Kino

Kinofilm der Woche

Lucky

Alamode • 8. März

Würdigung des Lebenswerks eines großen Charakterdarstellers und gleichzeitig Abschiedsgeschenk eines Publikumslieblings: Harry Dean Stanton ist „Lucky“.

Jeden Tag dieselbe Routine: Für den 90-jährigen Lucky beginnt jeder Morgen gleich. Er zündet sich eine Zigarette an, hört Mariachi-Musik aus dem Radio, während er sich wäscht, rasiert und Yoga-Übungen macht. Er trinkt das vorbereitete Glas mit Eiskaff ee aus dem Kühlschrank und stellt ein neues hinein, zieht sich an, setzt den Cowboyhut auf und macht sich auf seine Runde durch die Kleinstadt, irgendwo in der Wüste. Auf einen Kaffee mit Kreuzworträtsel im Diner folgt der Plausch im örtlichen Supermarkt, ehe er zu Hause Gameshows ohne Ton ansieht und über ein rotes Telefon mit einer unbekannten Person kryptisch philosophiert. Bei einer Bloody Mary am Abend setzt er seine Gespräche in einer Bar, mit nicht minder kuriosen Besuchern fort. Doch dann kippt er eines Morgens plötzlich aus heiterem Himmel um. Er ist nicht verletzt, aber sein Arzt konfrontiert den knorrigen Lucky mit einer Wahrheit, die ihn aus der Bahn wirft : Er ist alt und sein Körper wird nicht ewig leben! Das wirbelt Luckys stoische Gewohnheiten kräftig durcheinander und er beginnt sein Leben und das seiner Mitmenschen mit anderen Augen zu sehen. Die Autoren Logan Sparks und Drago Sumonja haben die Rolle des Lucky dem Hauptdarsteller Harry Dean Stanton auf den Leib geschrieben. Es ist der letzte Film eines einzigartigen Charakterdarstellers des US-Kinos, der in sechs Jahrzehnten in fast 200 Kinoproduktionen mitgewirkt hat.

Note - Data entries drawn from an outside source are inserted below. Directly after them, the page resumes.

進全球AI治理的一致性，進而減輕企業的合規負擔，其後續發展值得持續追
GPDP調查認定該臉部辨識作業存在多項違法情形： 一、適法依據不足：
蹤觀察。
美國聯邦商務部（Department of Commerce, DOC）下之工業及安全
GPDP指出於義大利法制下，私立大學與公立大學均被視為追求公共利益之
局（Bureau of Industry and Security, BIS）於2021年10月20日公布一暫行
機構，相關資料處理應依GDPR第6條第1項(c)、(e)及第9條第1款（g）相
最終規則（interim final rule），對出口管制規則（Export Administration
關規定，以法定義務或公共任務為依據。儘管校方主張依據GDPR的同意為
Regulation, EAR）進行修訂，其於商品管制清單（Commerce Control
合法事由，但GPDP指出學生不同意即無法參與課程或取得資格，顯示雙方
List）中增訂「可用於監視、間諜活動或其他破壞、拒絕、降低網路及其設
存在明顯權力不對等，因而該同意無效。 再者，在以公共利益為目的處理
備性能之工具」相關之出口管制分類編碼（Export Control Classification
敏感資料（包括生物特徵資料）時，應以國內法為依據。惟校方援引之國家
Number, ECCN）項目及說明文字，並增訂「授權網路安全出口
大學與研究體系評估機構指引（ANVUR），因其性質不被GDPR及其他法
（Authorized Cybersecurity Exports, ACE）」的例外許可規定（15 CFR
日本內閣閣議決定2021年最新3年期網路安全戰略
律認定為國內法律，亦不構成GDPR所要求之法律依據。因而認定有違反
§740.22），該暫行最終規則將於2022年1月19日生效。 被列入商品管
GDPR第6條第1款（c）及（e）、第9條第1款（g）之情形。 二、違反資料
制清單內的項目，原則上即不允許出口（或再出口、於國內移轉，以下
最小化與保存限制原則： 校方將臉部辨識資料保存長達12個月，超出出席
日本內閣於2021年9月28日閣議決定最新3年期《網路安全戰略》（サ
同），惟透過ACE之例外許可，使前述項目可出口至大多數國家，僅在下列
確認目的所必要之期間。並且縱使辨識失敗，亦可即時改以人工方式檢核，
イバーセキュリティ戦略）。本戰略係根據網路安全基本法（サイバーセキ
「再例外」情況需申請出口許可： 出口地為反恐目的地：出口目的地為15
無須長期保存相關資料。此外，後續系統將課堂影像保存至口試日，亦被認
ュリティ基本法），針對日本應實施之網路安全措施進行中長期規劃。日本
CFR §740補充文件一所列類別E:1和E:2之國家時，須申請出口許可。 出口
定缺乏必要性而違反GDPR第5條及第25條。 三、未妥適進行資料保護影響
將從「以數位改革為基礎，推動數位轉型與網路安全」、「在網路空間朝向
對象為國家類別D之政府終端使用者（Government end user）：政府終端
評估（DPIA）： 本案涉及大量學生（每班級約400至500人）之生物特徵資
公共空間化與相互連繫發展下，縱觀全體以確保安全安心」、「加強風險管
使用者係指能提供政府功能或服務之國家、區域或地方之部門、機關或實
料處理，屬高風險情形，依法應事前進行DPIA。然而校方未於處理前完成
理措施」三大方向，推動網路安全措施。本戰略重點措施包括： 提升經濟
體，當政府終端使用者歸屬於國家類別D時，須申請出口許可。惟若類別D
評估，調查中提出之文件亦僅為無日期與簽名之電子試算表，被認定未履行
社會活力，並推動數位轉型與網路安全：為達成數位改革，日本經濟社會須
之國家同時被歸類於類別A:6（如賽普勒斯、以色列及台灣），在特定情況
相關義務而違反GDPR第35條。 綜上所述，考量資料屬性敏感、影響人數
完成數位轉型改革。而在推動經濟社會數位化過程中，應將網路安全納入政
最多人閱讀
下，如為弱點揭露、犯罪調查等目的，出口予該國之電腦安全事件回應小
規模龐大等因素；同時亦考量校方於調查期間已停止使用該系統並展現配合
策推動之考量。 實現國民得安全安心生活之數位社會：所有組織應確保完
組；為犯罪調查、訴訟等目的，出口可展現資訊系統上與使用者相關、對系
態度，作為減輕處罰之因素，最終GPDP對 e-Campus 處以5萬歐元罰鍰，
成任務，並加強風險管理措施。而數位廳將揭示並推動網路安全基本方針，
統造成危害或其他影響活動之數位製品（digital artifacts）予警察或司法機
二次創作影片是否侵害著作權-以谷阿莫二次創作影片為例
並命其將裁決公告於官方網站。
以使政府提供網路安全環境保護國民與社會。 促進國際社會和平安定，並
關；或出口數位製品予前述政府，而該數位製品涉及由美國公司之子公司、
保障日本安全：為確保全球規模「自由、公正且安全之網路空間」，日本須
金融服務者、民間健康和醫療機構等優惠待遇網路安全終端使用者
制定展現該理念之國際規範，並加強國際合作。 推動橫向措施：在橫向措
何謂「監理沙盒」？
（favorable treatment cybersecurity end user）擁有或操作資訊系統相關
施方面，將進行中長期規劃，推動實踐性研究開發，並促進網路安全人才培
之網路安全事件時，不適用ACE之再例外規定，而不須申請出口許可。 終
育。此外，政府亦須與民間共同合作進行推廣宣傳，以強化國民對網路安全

Darunter Indie-Kultfilme wie Monte Hellmanns „Asphaltrennen“, John Carpenters „Die Klapperschlange“, Martin Scorseses „Die letzte Versuchung Christi“ oder David Lynchs „Twin Peaks“, aber auch große Hollywoodproduktionen wie „Der Pate II“, „Alien“ oder zuletzt „Marvel’s The Avengers“. Seinen internationalen Durchbruch feierte er 1984, mit einer seiner wenigen Hauptrollen, in Wim Wenders‘ „Paris, Texas“. Als großartiger Sänger spielte er zudem mit der „Harry Dean Stanton Band“ einen Mix aus Country, Pop, Jazz und Mariachi-Musik. Das Regiedebüt von Schauspieler John Carrol Lynch stellt Stanton ganz ins Zentrum seiner kleinen lakonischen Geschichte über das Alter, den Tod und das Leben. Dass David Lynch hier in einer Nebenrolle als Schildkrötenliebhaber Howard auftritt, ist eines von vielen Details, die „Lucky“ zur gebührenden Würdigung des Lebenswerks von Harry Dean Stanton machen, der am 15. September 2017 mit 91 Jahren in Los Angeles gestorben ist.

Fazit: FAZIT: Als hätten Aki Kaurismäki und Jim Jarmush ein Sequel zu David Lynchs „The Straight Story“ gedreht: Ein lakonischer Abgesang auf einen der ausdrucksstärksten und sympathischsten Knochen der Filmgeschichte und gleichzeitig eine witzige und wehmütige Hommage an das Indiekino der 80er-Jahre. Die letzte Rolle des wunderbaren Harry Dean Stanton, ist die seines Lebens.